Bounding box coordinate data
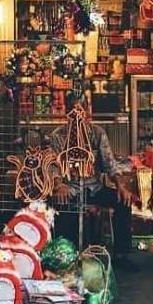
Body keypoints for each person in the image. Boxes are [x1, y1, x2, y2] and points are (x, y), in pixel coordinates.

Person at [48, 104, 136, 268]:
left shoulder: (98, 133)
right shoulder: (57, 136)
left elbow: (110, 164)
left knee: (123, 202)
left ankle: (121, 255)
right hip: (70, 188)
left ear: (89, 115)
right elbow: (53, 165)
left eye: (85, 115)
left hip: (93, 187)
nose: (81, 119)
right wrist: (58, 184)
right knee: (62, 206)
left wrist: (121, 186)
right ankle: (67, 257)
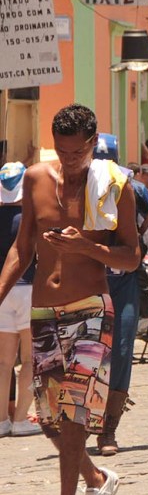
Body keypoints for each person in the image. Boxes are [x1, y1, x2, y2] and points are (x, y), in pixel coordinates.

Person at [0, 104, 139, 495]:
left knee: (76, 413)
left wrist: (87, 246)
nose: (71, 160)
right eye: (63, 152)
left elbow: (131, 257)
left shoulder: (117, 186)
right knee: (50, 421)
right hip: (45, 311)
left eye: (78, 153)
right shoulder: (37, 178)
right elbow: (23, 249)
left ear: (93, 145)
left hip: (91, 309)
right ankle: (96, 479)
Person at [92, 135, 148, 455]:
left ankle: (108, 430)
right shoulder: (73, 188)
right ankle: (80, 421)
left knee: (121, 351)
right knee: (85, 356)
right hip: (85, 284)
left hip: (124, 284)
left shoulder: (133, 189)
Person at [0, 162, 41, 437]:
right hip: (28, 289)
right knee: (29, 359)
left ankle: (1, 421)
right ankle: (21, 420)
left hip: (3, 291)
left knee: (3, 362)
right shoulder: (31, 214)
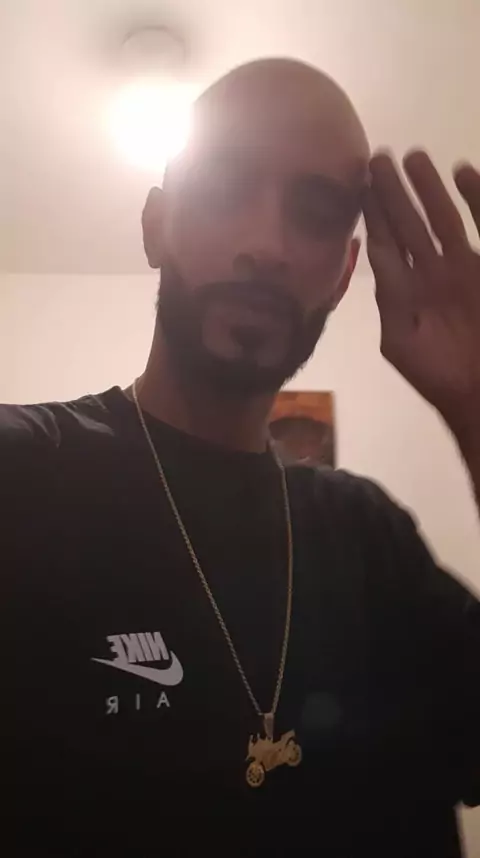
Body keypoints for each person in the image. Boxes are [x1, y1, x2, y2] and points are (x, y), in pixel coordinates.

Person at [4, 58, 480, 857]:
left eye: (316, 212)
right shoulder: (20, 477)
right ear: (156, 224)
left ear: (345, 274)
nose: (268, 245)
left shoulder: (372, 539)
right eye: (224, 187)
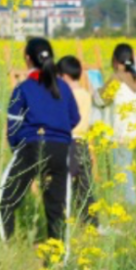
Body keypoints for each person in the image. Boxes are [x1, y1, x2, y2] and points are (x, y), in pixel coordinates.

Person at [0, 38, 80, 243]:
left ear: (27, 58)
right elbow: (74, 118)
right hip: (61, 149)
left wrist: (18, 149)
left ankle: (6, 249)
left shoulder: (23, 88)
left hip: (32, 147)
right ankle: (60, 258)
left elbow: (13, 125)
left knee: (4, 200)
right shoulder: (63, 87)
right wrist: (58, 133)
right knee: (58, 207)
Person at [100, 43, 136, 205]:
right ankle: (129, 202)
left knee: (123, 171)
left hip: (121, 133)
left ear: (115, 60)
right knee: (127, 169)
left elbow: (101, 99)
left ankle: (130, 205)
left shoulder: (116, 78)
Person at [56, 56, 97, 221]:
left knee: (65, 182)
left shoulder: (68, 95)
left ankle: (62, 217)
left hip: (70, 142)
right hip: (83, 141)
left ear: (64, 76)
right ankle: (91, 220)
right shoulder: (86, 94)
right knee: (85, 184)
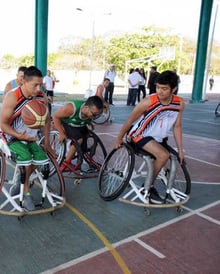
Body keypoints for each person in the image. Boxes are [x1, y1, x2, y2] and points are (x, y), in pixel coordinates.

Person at [113, 70, 185, 204]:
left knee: (172, 157)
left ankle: (151, 184)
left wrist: (181, 150)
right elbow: (130, 121)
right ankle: (148, 187)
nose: (160, 91)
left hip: (159, 138)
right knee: (163, 155)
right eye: (158, 87)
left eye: (164, 89)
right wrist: (118, 138)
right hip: (139, 134)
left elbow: (177, 126)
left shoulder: (179, 103)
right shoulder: (148, 101)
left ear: (174, 89)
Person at [0, 66, 51, 211]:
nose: (38, 88)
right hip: (10, 136)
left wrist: (47, 142)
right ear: (23, 82)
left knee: (42, 157)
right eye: (34, 85)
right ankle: (25, 191)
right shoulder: (12, 96)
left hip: (30, 137)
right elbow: (3, 125)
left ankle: (22, 182)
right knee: (27, 158)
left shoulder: (41, 97)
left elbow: (47, 120)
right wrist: (18, 135)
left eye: (40, 84)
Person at [52, 96, 104, 172]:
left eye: (97, 115)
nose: (95, 117)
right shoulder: (70, 109)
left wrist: (89, 123)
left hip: (78, 125)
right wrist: (61, 133)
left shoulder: (90, 112)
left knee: (90, 136)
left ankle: (86, 159)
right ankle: (65, 163)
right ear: (86, 108)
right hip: (65, 123)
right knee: (79, 139)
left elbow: (88, 118)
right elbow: (55, 116)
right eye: (94, 114)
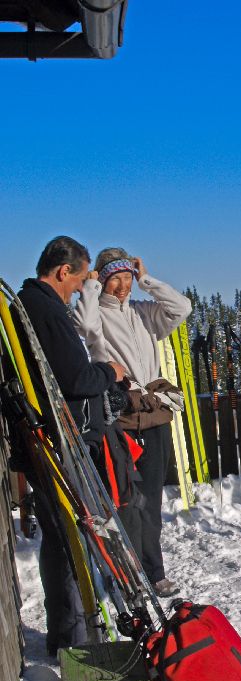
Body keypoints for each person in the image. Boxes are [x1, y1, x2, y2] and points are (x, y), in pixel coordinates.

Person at [14, 236, 129, 656]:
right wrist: (110, 372)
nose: (80, 289)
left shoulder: (28, 305)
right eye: (79, 281)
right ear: (64, 271)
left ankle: (68, 630)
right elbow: (76, 379)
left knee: (62, 539)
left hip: (46, 438)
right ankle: (70, 635)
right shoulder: (45, 309)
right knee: (67, 541)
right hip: (55, 441)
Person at [73, 249, 192, 598]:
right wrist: (91, 289)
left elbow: (182, 308)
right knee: (125, 502)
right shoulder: (98, 315)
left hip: (153, 416)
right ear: (103, 278)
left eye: (127, 278)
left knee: (151, 500)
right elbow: (83, 325)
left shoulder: (144, 313)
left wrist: (146, 280)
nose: (123, 286)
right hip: (119, 416)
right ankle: (130, 576)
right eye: (116, 278)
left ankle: (154, 572)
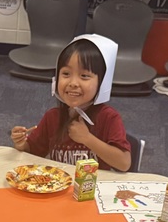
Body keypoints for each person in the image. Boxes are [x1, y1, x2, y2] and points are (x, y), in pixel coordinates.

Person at [10, 34, 131, 172]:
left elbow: (124, 163)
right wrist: (21, 144)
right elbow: (31, 153)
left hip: (93, 185)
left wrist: (87, 139)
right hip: (58, 182)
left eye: (84, 76)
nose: (73, 83)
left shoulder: (109, 118)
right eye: (66, 74)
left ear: (102, 82)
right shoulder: (52, 117)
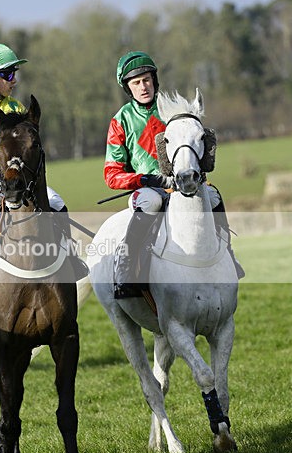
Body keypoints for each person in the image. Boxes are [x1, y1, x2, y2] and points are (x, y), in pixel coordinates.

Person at [0, 42, 87, 299]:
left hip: (19, 185)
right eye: (9, 74)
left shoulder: (15, 109)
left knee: (57, 202)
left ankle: (70, 255)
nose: (14, 80)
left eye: (14, 73)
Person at [104, 50, 244, 298]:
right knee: (152, 201)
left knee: (213, 196)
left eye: (146, 79)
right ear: (128, 88)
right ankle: (126, 271)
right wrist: (145, 179)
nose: (143, 86)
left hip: (182, 184)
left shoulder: (171, 111)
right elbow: (112, 175)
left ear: (154, 80)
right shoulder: (120, 120)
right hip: (145, 190)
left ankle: (228, 257)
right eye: (136, 83)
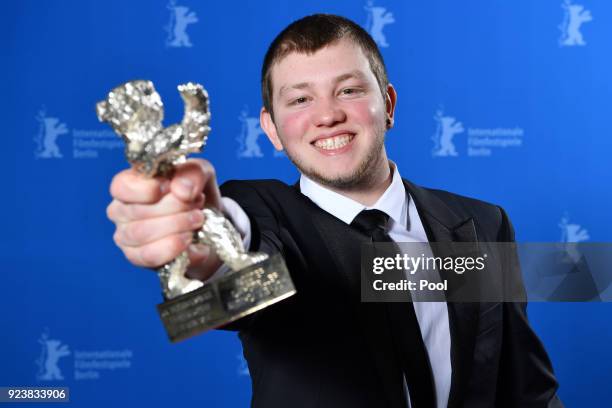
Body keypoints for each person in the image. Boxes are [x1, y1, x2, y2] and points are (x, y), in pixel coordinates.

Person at [106, 14, 562, 408]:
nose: (327, 115)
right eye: (301, 99)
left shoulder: (481, 224)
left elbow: (525, 388)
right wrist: (199, 243)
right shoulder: (264, 212)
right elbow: (236, 245)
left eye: (347, 90)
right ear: (272, 129)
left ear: (387, 105)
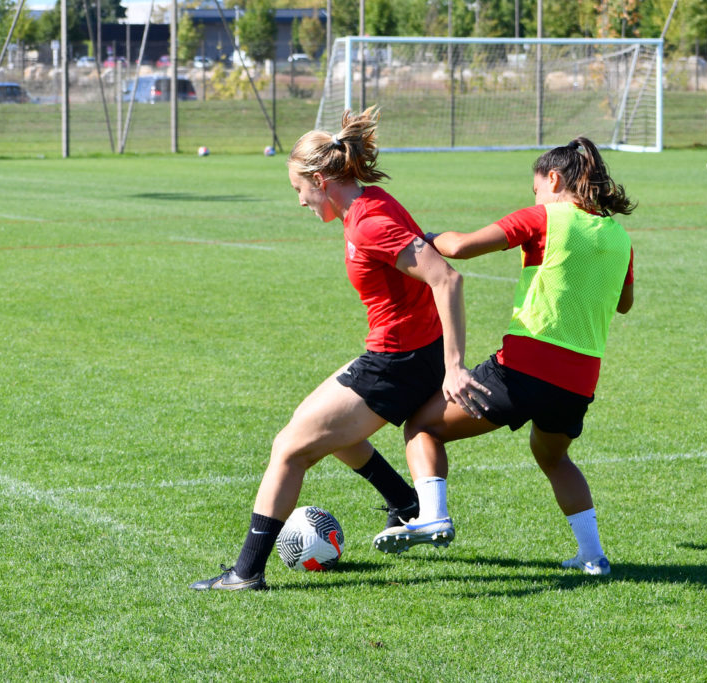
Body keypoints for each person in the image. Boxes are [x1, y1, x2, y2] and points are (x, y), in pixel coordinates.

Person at [192, 107, 486, 591]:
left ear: (320, 180)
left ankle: (246, 573)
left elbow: (446, 279)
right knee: (323, 427)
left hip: (400, 361)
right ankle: (404, 503)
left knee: (289, 448)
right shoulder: (367, 206)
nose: (299, 201)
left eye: (298, 189)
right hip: (401, 354)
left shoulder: (369, 221)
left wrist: (454, 367)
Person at [373, 137, 635, 576]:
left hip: (525, 367)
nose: (535, 198)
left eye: (536, 188)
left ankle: (432, 515)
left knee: (422, 426)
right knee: (553, 457)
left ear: (554, 179)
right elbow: (624, 304)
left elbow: (460, 247)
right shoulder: (619, 236)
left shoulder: (544, 217)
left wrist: (423, 238)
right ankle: (593, 557)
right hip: (579, 380)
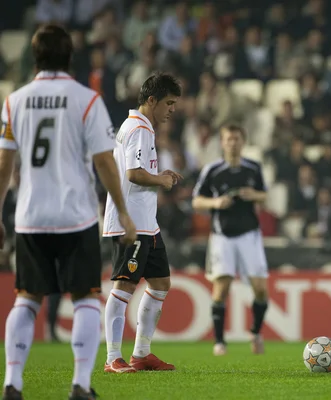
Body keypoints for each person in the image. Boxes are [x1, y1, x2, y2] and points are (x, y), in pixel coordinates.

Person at [0, 24, 136, 400]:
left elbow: (4, 164)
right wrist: (122, 211)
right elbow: (106, 163)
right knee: (86, 300)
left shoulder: (15, 101)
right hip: (75, 215)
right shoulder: (86, 100)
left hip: (29, 216)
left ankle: (12, 383)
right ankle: (79, 384)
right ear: (70, 58)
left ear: (35, 57)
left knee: (25, 300)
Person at [102, 72, 183, 373]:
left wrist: (159, 174)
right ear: (152, 100)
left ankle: (142, 353)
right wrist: (161, 179)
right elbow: (133, 174)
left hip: (147, 223)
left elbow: (138, 171)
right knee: (124, 287)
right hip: (131, 223)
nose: (172, 109)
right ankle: (112, 358)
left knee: (161, 283)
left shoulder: (141, 127)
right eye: (169, 103)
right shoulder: (138, 128)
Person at [192, 124, 269, 356]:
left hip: (249, 234)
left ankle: (255, 333)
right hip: (222, 236)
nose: (233, 143)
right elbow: (196, 201)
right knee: (221, 288)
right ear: (222, 143)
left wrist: (253, 195)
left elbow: (265, 195)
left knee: (260, 289)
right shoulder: (212, 170)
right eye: (228, 139)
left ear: (243, 142)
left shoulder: (253, 168)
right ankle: (219, 342)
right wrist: (215, 203)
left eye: (236, 139)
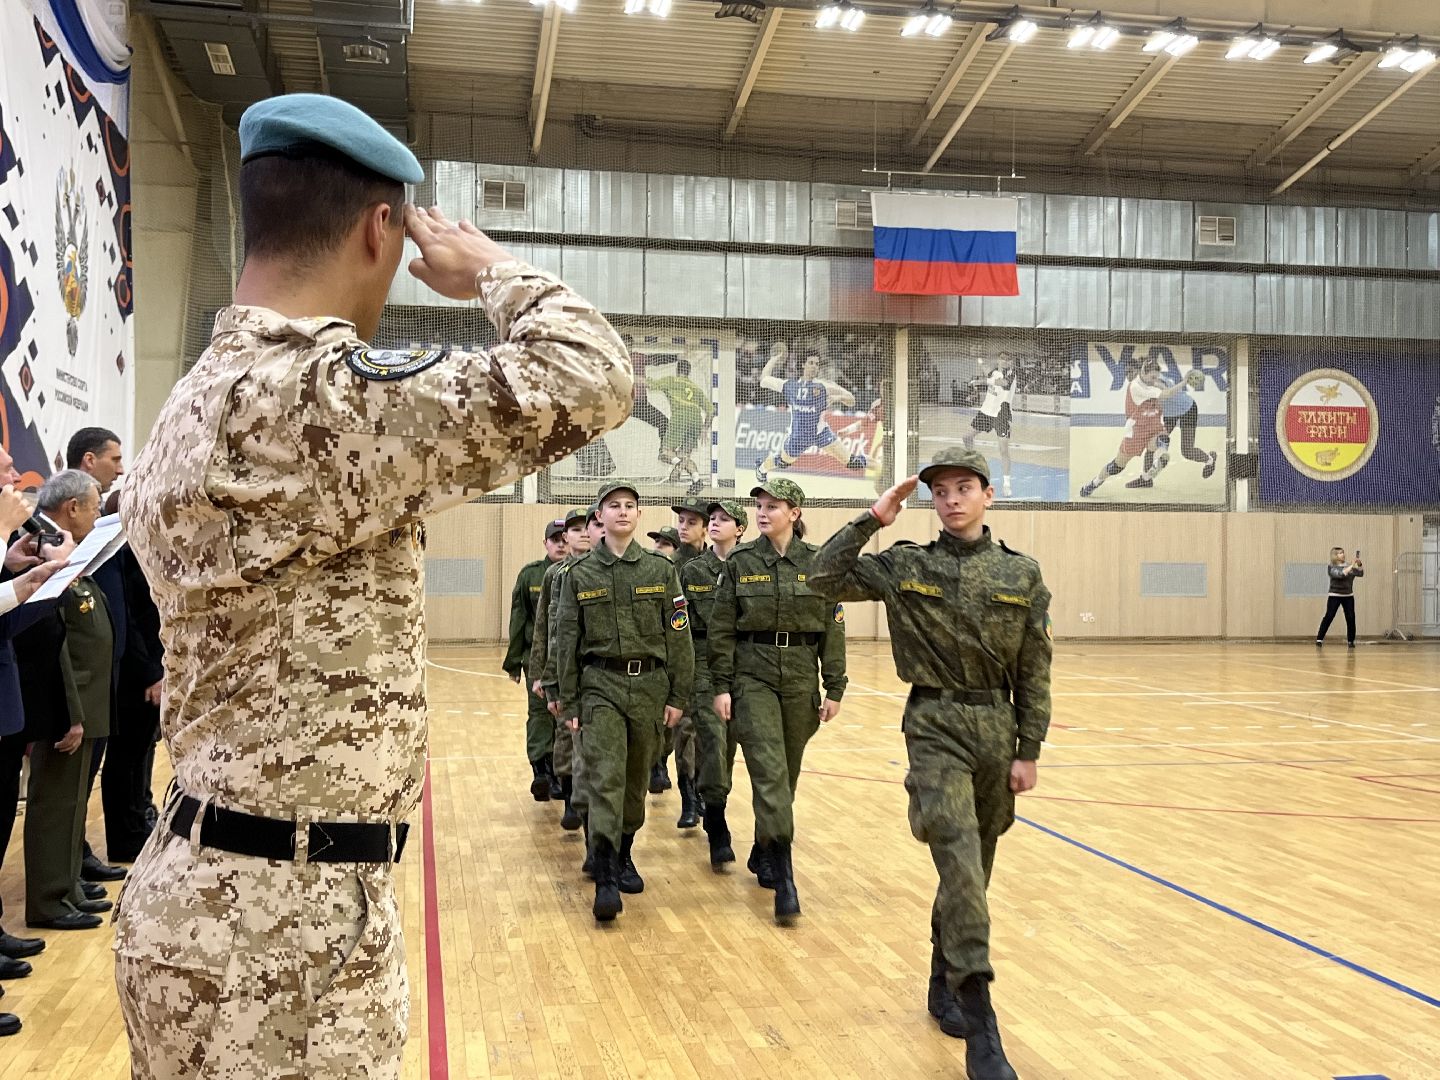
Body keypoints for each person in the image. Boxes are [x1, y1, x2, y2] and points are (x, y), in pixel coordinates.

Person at [115, 93, 633, 1079]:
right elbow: (592, 375)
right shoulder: (305, 400)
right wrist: (494, 273)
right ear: (378, 227)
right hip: (281, 928)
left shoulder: (206, 395)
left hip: (240, 896)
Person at [809, 447, 1052, 1080]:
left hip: (997, 729)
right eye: (940, 490)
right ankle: (981, 1018)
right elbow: (820, 578)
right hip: (933, 725)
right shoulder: (904, 565)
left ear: (988, 495)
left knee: (976, 868)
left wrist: (1029, 749)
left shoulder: (1021, 575)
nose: (951, 499)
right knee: (959, 859)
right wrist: (873, 517)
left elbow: (1035, 668)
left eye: (964, 487)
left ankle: (944, 971)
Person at [553, 481, 693, 921]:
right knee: (606, 778)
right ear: (600, 516)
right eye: (613, 506)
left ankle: (626, 850)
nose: (623, 512)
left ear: (638, 515)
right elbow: (567, 642)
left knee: (635, 782)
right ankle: (607, 872)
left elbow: (679, 637)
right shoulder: (579, 574)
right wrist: (569, 701)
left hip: (649, 688)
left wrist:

Exercise goal - When you reach the line with "left elbow: (525, 388)" in the records above, start writing out each line exactly, and stop after the line with "left ankle: (246, 573)". Pictures stay out.

Exercise result -
left elbow: (525, 388)
right wrist: (199, 243)
right shoulder: (264, 212)
right elbow: (236, 245)
left eye: (347, 90)
right ear: (272, 129)
left ear: (387, 105)
Body keypoints for each person in the image. Boxes are [x1, y1, x2, y2] and points are (x, y), in pixel coordinates.

Person at [192, 107, 486, 591]:
left ear: (320, 180)
left ankle: (246, 573)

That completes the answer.